A number of laboratories have shown that restricting total calorie intake extends the lifespans of organisms ranging from yeast to laboratory animals. Others have shown that this effect requires Sir2's protein family, called sirtuins, and increased cellular respiration, which is the process of using oxygen to convert calories into energy.
Studying bacteria, the Johns Hopkins-Wisconsin team has discovered that sirtuin controls the enzyme that converts acetate, a source of calories, into acetyl-CoA, a key component of cellular respiration.
"Sirtuins are highly conserved across species, but this is a never before described ability of the protein," says Jef Boeke, professor of molecular biology and genetics at Johns Hopkins' Institute for Basic Biomedical Sciences. "If sirtuins modify this enzyme in other organisms, turning on production of acetyl-CoA, it could help explain why restricting regular sources of calories--sugars and fats--leads to extended lifespan in many kinds of organisms."
Identified in all living creatures, including single-celled organisms like bacteria and yeast, sirtuin proteins previously were known to play an important role in keeping regions of chromosomes turned off. By modifying the histone proteins that keep DNA tightly coiled, sirtuins prevent certain regions of chromosomes from being exposed to cells' DNA-reading machinery.
Sirtuin's new role in bacteria involves the same modification as its interaction with histone--removing an acetyl group, a "decoration" added to a protein's sequence (like phosphate)--but the targeted protein is involved in producing energy, not controlling chromosomes.
Normally, cells can survive by using many different molecules as sources of energy--potent sources like fats or sugars, or even relatively energy-poor molecules like acetate.
However, Jorge Escalante-Semerena and Vincent Starai of the University of Wisconsin created a strain of bacteria missing its sirtuin protein and noticed that it couldn't live on acetate. Boeke had previously noticed that yeast without sirtuin had the same problem, so the researchers dug deeper.
They discovered that the sirtuin protein in bacteria is a crucial modifier of an enzyme known as acetyl-CoA synthetase, which converts acetate into acetyl-CoA in a two-step process. Acetyl-CoA then can directly fuel the citric acid cycle, the central energy-producing step in cellular respiration.
"This is a completely new target for the sirtuin protein," says Boeke, who has been studying "transcriptional silencing"--sirtuin's previously known role--for some time. "Converting acetate isn't the cell's only way of making acetyl-CoA, but when acetate is the major energy source, it's crucial. Now we have to check for this role in other organisms."

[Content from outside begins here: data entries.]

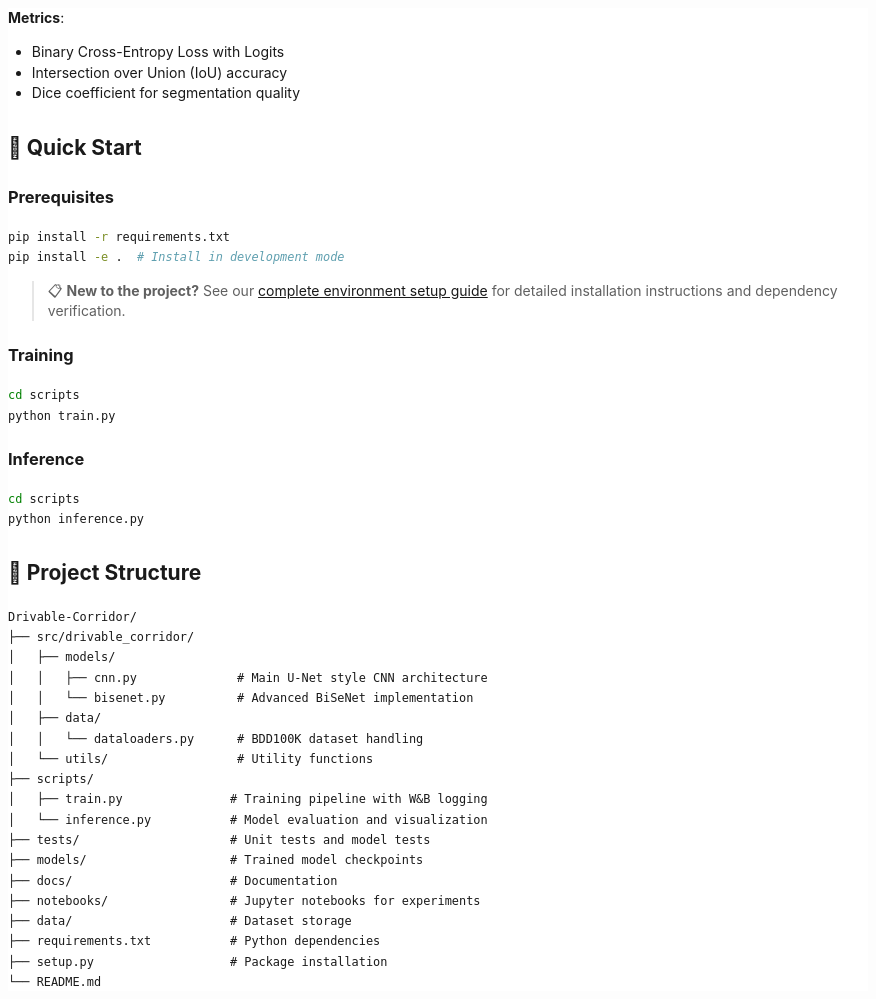 **Metrics**:
- Binary Cross-Entropy Loss with Logits
- Intersection over Union (IoU) accuracy
- Dice coefficient for segmentation quality

## 🚀 Quick Start

### Prerequisites
```bash
pip install -r requirements.txt
pip install -e .  # Install in development mode
```

> 📋 **New to the project?** See our [complete environment setup guide](ENVIRONMENT_SETUP.md) for detailed installation instructions and dependency verification.

### Training
```bash
cd scripts
python train.py
```

### Inference
```bash
cd scripts
python inference.py
```

## 📁 Project Structure

```
Drivable-Corridor/
├── src/drivable_corridor/
│   ├── models/
│   │   ├── cnn.py              # Main U-Net style CNN architecture
│   │   └── bisenet.py          # Advanced BiSeNet implementation
│   ├── data/
│   │   └── dataloaders.py      # BDD100K dataset handling
│   └── utils/                  # Utility functions
├── scripts/
│   ├── train.py               # Training pipeline with W&B logging
│   └── inference.py           # Model evaluation and visualization
├── tests/                     # Unit tests and model tests
├── models/                    # Trained model checkpoints
├── docs/                      # Documentation
├── notebooks/                 # Jupyter notebooks for experiments
├── data/                      # Dataset storage
├── requirements.txt           # Python dependencies
├── setup.py                   # Package installation
└── README.md
```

The Wisconsin researchers found that sirtuin activates the first step of acetate's conversion, and Boeke and Johns Hopkins' Robert Cole and Ivana Celic figured out that sirtuin does so by removing an acetyl group from a lysine in the enzyme's active site.

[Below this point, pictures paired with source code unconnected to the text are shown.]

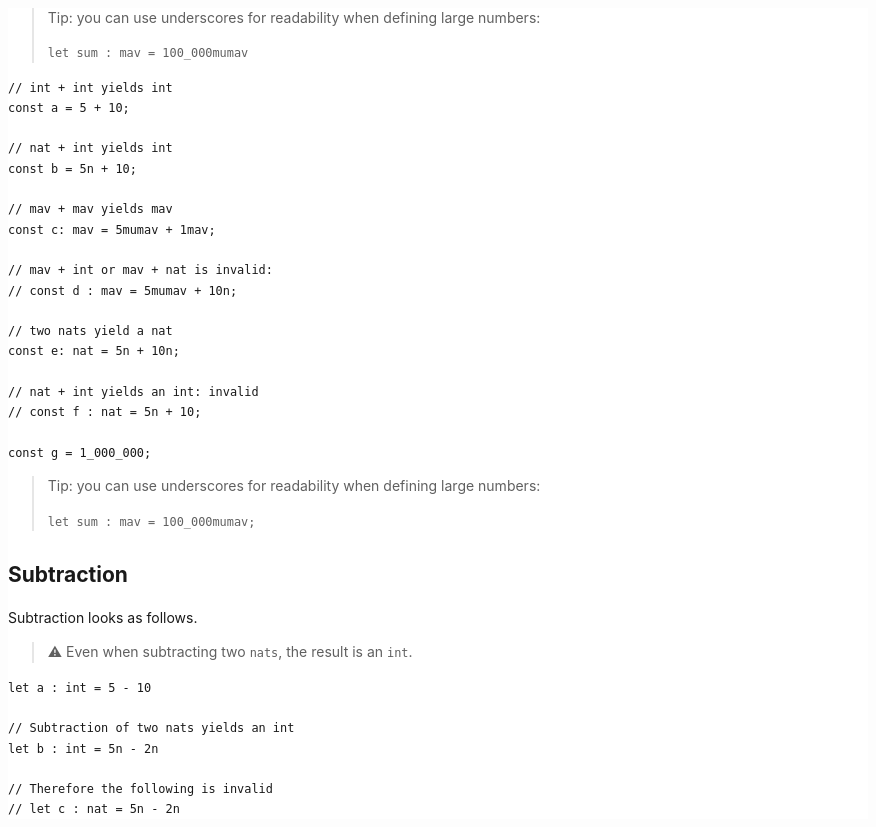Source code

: > Tip: you can use underscores for readability when defining large
> numbers:
>
>```cameligo
>let sum : mav = 100_000mumav
>```

</Syntax>

<Syntax syntax="jsligo">

```jsligo group=a
// int + int yields int
const a = 5 + 10;

// nat + int yields int
const b = 5n + 10;

// mav + mav yields mav
const c: mav = 5mumav + 1mav;

// mav + int or mav + nat is invalid:
// const d : mav = 5mumav + 10n;

// two nats yield a nat
const e: nat = 5n + 10n;

// nat + int yields an int: invalid
// const f : nat = 5n + 10;

const g = 1_000_000;
```

> Tip: you can use underscores for readability when defining large
> numbers:
>```jsligo
>let sum : mav = 100_000mumav;
>```

</Syntax>

## Subtraction

Subtraction looks as follows.

> ⚠️ Even when subtracting two `nats`, the result is an `int`.

<Syntax syntax="cameligo">

```cameligo group=b
let a : int = 5 - 10

// Subtraction of two nats yields an int
let b : int = 5n - 2n

// Therefore the following is invalid
// let c : nat = 5n - 2n
```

While bacteria and yeast are both single-celled critters, yeast are much more closely related to animals, including humans, than are bacteria. If the yeast version of sirtuin also modifies the newly identified target, that would more likely reflect the protein's role in animals and would more formally link the protein to lifespan extension, at least for yeast. The effect of calorie restriction on the lifespan of bacteria has not been established.

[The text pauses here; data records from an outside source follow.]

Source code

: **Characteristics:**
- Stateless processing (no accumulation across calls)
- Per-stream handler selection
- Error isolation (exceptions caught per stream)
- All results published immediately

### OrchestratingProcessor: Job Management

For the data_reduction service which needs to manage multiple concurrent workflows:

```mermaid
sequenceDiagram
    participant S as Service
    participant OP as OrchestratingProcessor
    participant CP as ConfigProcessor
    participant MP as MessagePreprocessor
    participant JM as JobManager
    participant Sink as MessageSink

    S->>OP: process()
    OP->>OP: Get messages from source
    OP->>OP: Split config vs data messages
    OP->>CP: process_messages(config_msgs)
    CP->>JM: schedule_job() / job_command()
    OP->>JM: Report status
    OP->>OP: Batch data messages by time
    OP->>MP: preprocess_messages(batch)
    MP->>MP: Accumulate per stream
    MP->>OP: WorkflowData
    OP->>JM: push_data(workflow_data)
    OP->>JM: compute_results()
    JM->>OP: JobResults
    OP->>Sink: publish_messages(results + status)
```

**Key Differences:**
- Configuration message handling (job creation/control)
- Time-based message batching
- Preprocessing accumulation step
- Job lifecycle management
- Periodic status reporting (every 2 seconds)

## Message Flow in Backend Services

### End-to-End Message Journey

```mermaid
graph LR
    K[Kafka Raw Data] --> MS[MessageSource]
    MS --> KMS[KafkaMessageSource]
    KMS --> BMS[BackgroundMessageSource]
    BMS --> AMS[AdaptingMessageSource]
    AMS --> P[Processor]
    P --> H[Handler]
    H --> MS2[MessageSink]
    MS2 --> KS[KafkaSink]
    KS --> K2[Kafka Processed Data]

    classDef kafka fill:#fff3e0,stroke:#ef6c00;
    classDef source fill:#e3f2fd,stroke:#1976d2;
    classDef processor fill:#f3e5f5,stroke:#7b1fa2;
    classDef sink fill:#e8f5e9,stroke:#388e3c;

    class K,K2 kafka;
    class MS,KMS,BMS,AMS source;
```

The studies were funded by the National Institutes of Health, and the Jerome Stefaniak and Pfizer Predoctoral Fellowships (to Starai). The Johns Hopkins Mass Spectrometry facility is funded by the National Center for Research Resources, the Johns Hopkins Fund for Medical Discovery and the Johns Hopkins Institute for Cell Engineering. Authors on the paper are Starai and Escalante-Semerena of Wisconsin; and Celic, Cole and Boeke of the Johns Hopkins School of Medicine.